The markets interpreted today's German business sentiment index correctly - initial relief at the strength of the headline number gave way to some caution on closer inspection of the expectations components - but they are over-optimistic if they think that the Ifo results, combined with the latest German inflation data, will stay the ECB's hand next week or again on December 7.
The Ifo business survey found that optimism about German economic conditions remains intact, with the main index slipping only slightly, from 105.0 last month to 104.9. This is down from the 15-year-high seen in June (106.8), but is still pretty robust, especially compared with the 96.6 reading seen a year ago. The current conditions index climbed all the way to 111.3 (108.7 in August and 96.3 a year ago), but the forward-looking expectations index dropped from 101.4 to just 98.9. Interestingly, the retailing component of the main index saw some recovery, improving to -3.7 from -5.6 (and compared with a depressed 20.8 in September 2005), while the manufacturing component held up well, coming in at 18.4 in September versus 18.6 in August and a mere 2.3 a year ago. Most of the dip in the headline number can be attributed to the construction sector, which slid from -15.7 last month to -18.5 this month.
All told, the index points to a still-robust Euro-zone economy heading into Q4 and the early months of 2007. The dip in the expectations index certainly can't be ignored - it reflects a combination of concerns about slowing US demand for the German export machine, the unknown effects of a three percentage point hike in the German VAT rate starting in January, and how much further Euro-zone interest rates will rise. But the surprise is, if anything, that expectations haven't slid still further.

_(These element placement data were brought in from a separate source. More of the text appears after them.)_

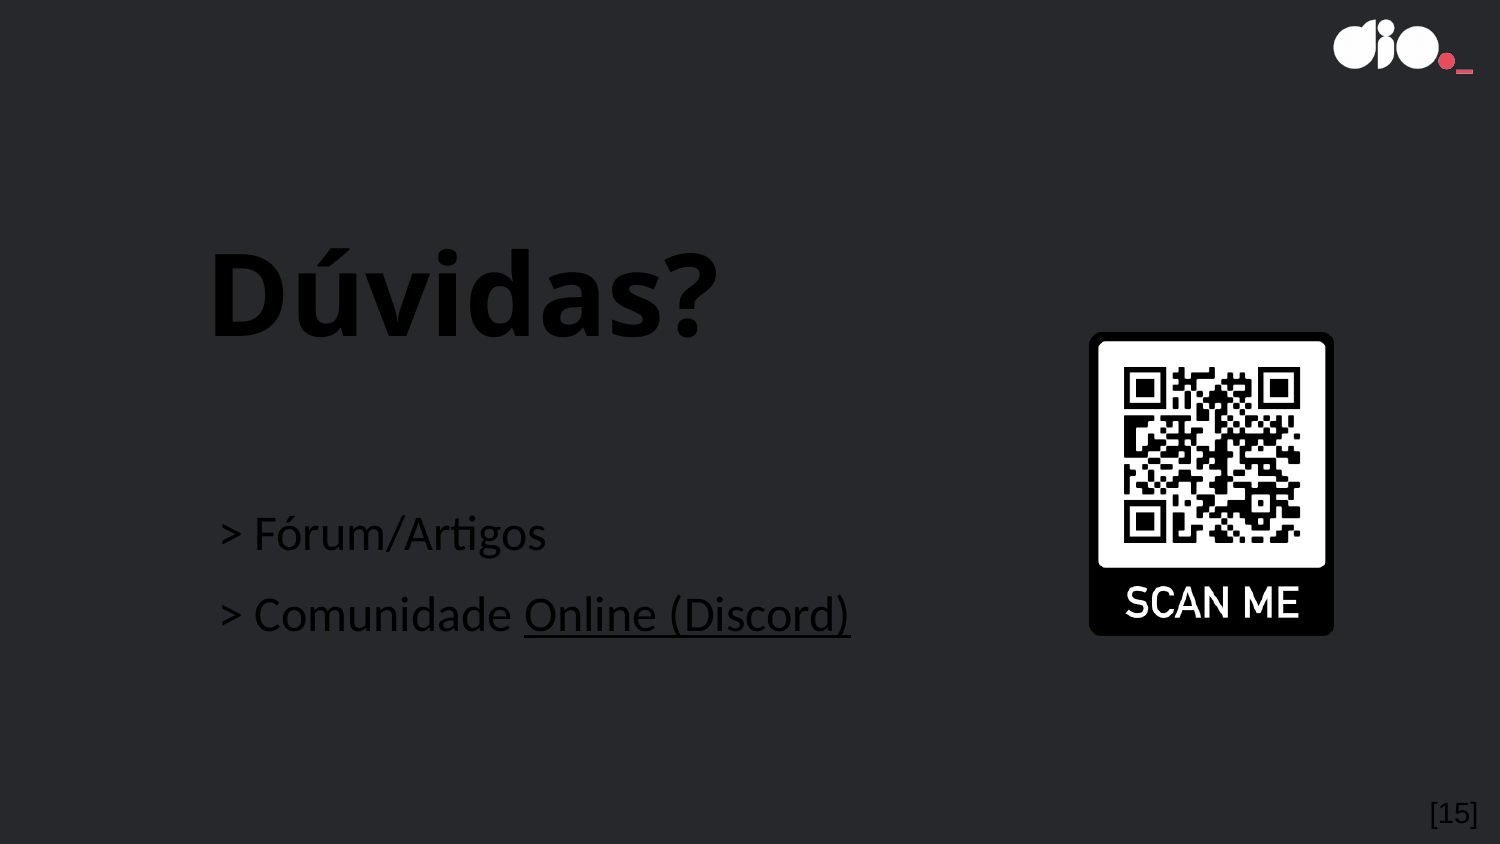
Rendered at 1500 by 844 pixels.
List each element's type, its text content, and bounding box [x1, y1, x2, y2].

picture [1333, 19, 1473, 75]
slide_number [<número>] [1403, 779, 1494, 844]
picture [1089, 332, 1334, 636]
text_box > Fórum/Artigos > Comunidade Online (Discord) [190, 485, 920, 636]
text_box Dúvidas? [190, 215, 1270, 366]
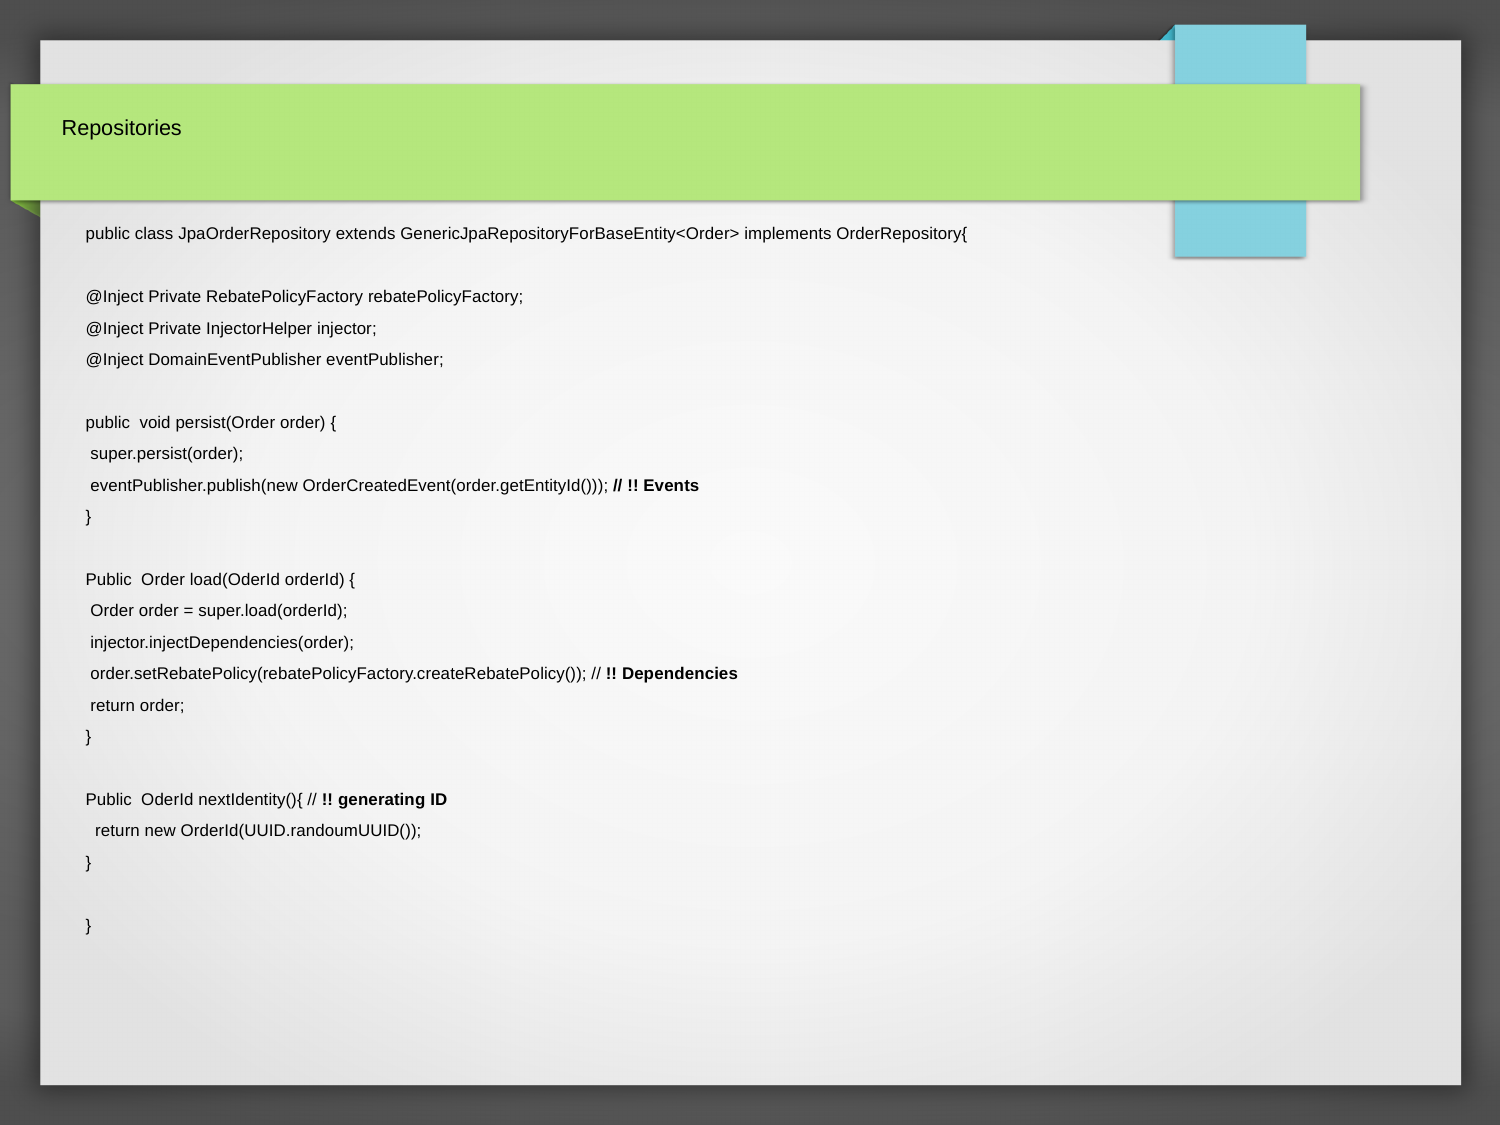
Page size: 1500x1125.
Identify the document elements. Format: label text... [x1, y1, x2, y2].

text_box public class JpaOrderRepository extends GenericJpaRepositoryForBaseEntity<Order> implements OrderRepository{ @Inject Private RebatePolicyFactory rebatePolicyFactory; @Inject Private InjectorHelper injector; @Inject DomainEventPublisher eventPublisher; public void persist(Order order) { super.persist(order); eventPublisher.publish(new OrderCreatedEvent(order.getEntityId())); // !! Events } Public Order load(OderId orderId) { Order order = super.load(orderId); injector.injectDependencies(order); order.setRebatePolicy(rebatePolicyFactory.createRebatePolicy()); // !! Dependencies return order; } Public OderId nextIdentity(){ // !! generating ID return new OrderId(UUID.randoumUUID()); } } [70, 207, 1371, 945]
text_box Repositories [46, 59, 1161, 151]
picture [0, 0, 1500, 1125]
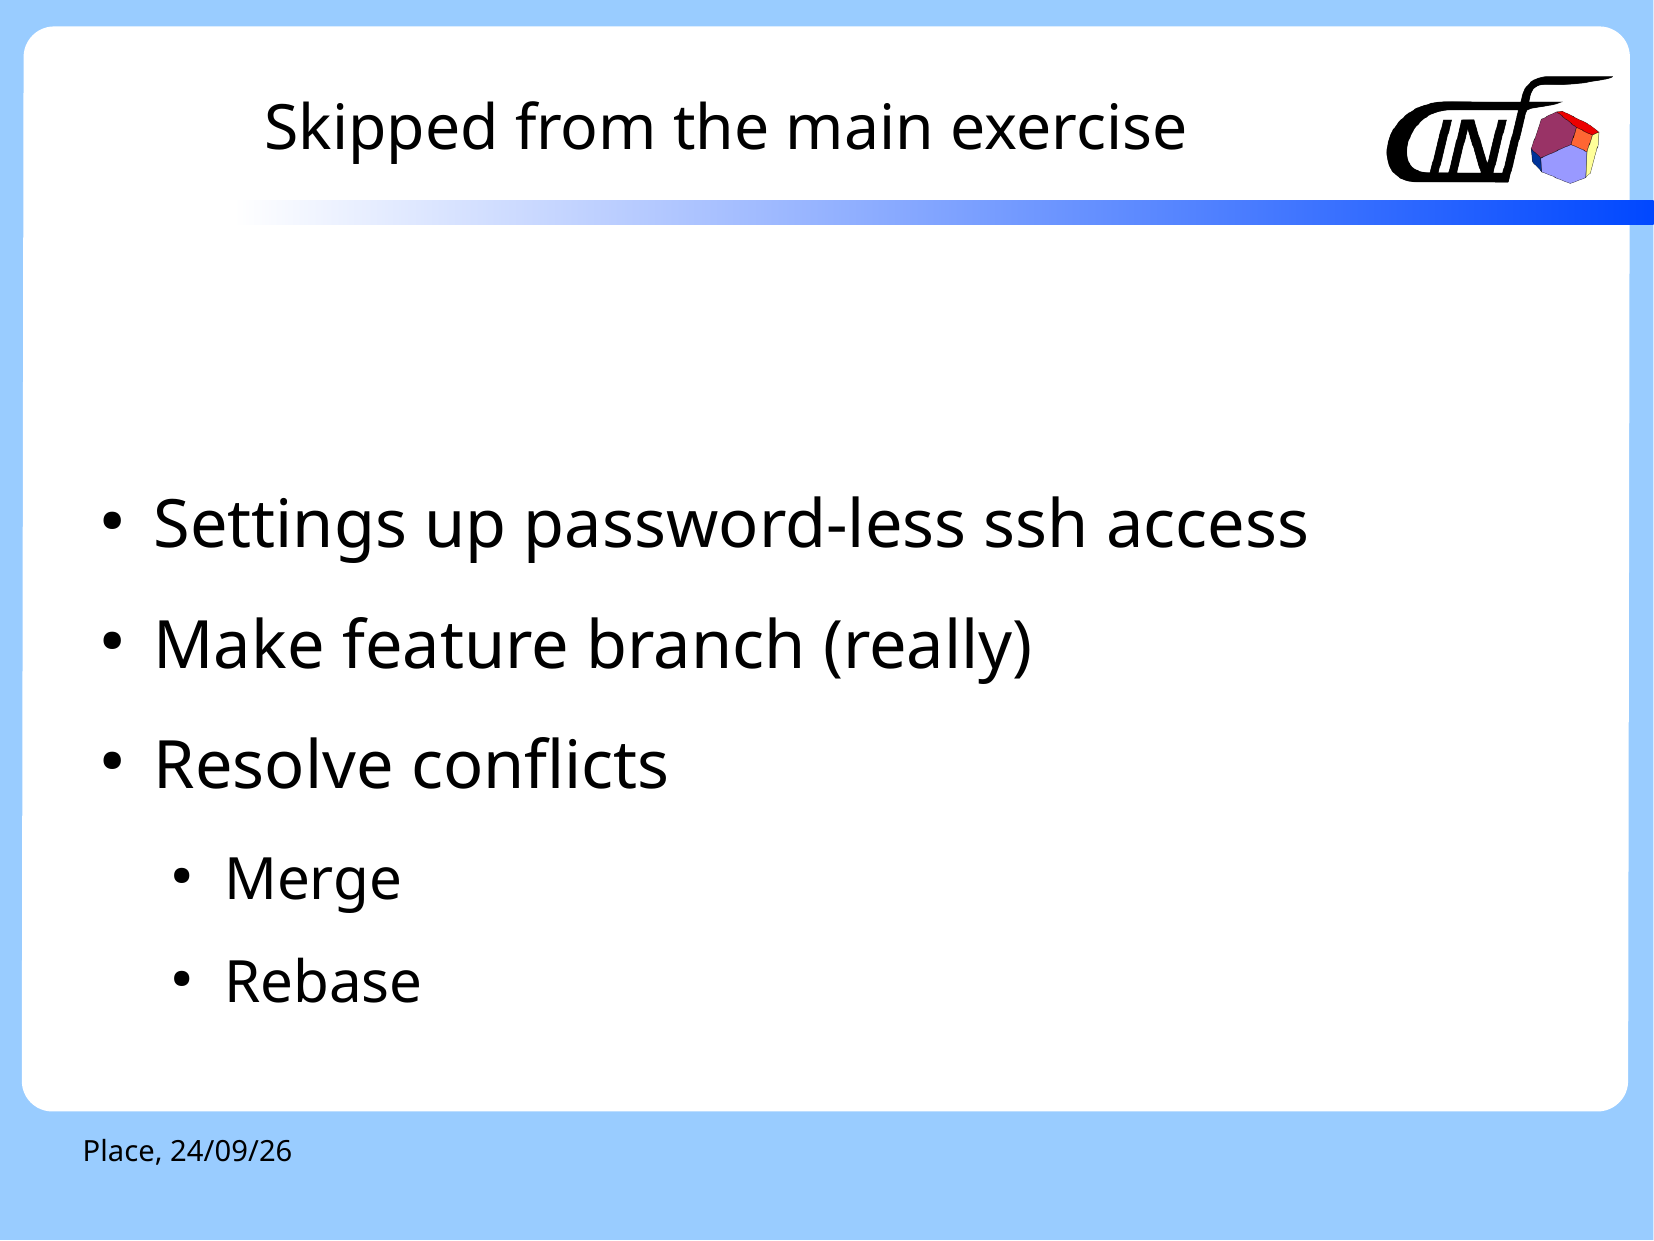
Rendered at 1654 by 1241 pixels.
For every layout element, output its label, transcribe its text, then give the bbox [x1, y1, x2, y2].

picture [1386, 76, 1613, 184]
list Settings up password-less ssh access Make feature branch (really) Resolve conflicts Merge Rebase [82, 236, 1571, 1055]
title Skipped from the main exercise [82, 49, 1371, 201]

Last week's ZEW investor sentiment index slumped to a near-eight-year low of -22.2, but the ZEW's wild swings are starting to give it a bad reputation. It certainly isn't one of our favored indicators-to-watch. We prefer to focus on the Ifo and on the Belgian National Bank's business confidence indicator, which is also showing some resilience. Could it be that German exporters will fare better than feared next year, even if US demand tanks?
Thanks to Belgium's strong trade ties with its neighbors, the BNB's business confidence index is a reliable leading indicator - about six months out - for GDP growth in the Euro-zone as a whole. September's survey (released last Friday) surprised on the upside, with the overall index recovering some from August's slide to 3.1, to a healthier reading of 4.5. The manufacturing sub-component rose from 3.3 to 5.0 while the retailing sub-component jumped from a sluggish 1.5 in August to 4.2 in September. Interestingly, the trend in manufacturing export orders rose to a seasonally-adjusted +9 (from -1 in August and +6 in July). The recovery in the overall confidence index and its components, after a two-month retreat from June's historical highs, bodes well for the outlook over the next six months, particularly if it is sustained in the October survey. A renewed slide in October will cement concerns that Euro-zone GDP growth will be much weaker next year. Even so, this leading indicator has been firmly in positive territory for eight months straight, suggesting the Euro-zone may also surprise on the upside, at least into mid-2007.
Meanwhile, the drop in German inflation - preliminary data showed the EU-harmonized index down 0.4% on the month and rising just 1.1% on the year - points to a lower Euro-zone inflation number (the flash estimate comes out September 29). German inflation counts for nearly a third of the Euro-zone price index.
This month's weaker inflation was almost entirely the result of the drop in oil costs, itself the result of easing tensions in parts of the Middle East, and a relatively-benign US hurricane season so far. The same factors will probably pull Euro-zone inflation below 2.0%. But the weakening of global oil prices is unlikely to continue for much longer. And, the ECB remains focused on the medium-term horizon, where it continues to see rising inflation pressures - including that three percentage point hike in German VAT rates, which is bound to boost German consumer prices next year.
Members of the ECB's Governing Council continue to make hawkish statements - in particular Governor Trichet, who has been reiterating his "strong vigilance" mantra, which pretty much guarantees another 25bp rate hike on October 5, and probably again on December 7. If, as we expect, global oil prices bounce back from their recent slide later in Q4, and if Euro-zone indices continue to point to firm inflation numbers as we head into next year, a Q1 2007 rate hike also is in the cards.